--- Given entries ---

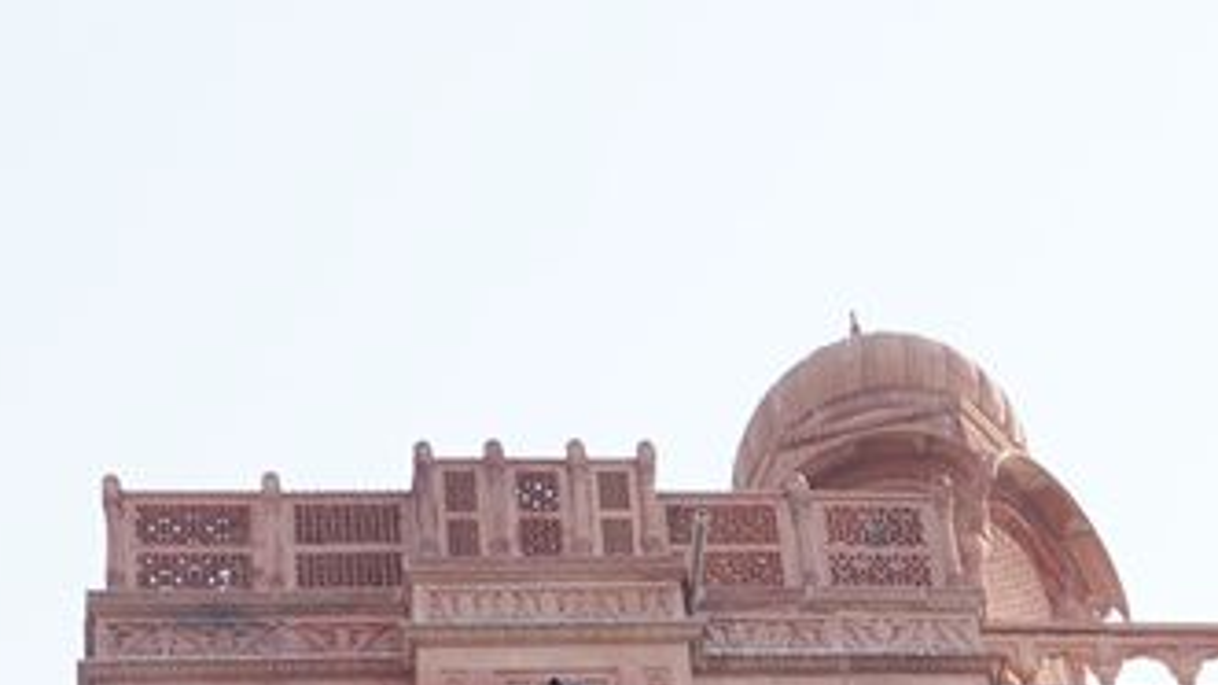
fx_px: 4908
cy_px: 2096
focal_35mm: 152
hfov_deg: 14.1
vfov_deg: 7.1
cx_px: 265
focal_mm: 24
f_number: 8
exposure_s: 1/100
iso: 100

---

Exercise directions ▸ Exclude the images and output the lines above exactly.

Solution for this task ▸
fx_px: 4908
cy_px: 2096
focal_35mm: 152
hfov_deg: 14.1
vfov_deg: 7.1
cx_px: 265
focal_mm: 24
f_number: 8
exposure_s: 1/100
iso: 100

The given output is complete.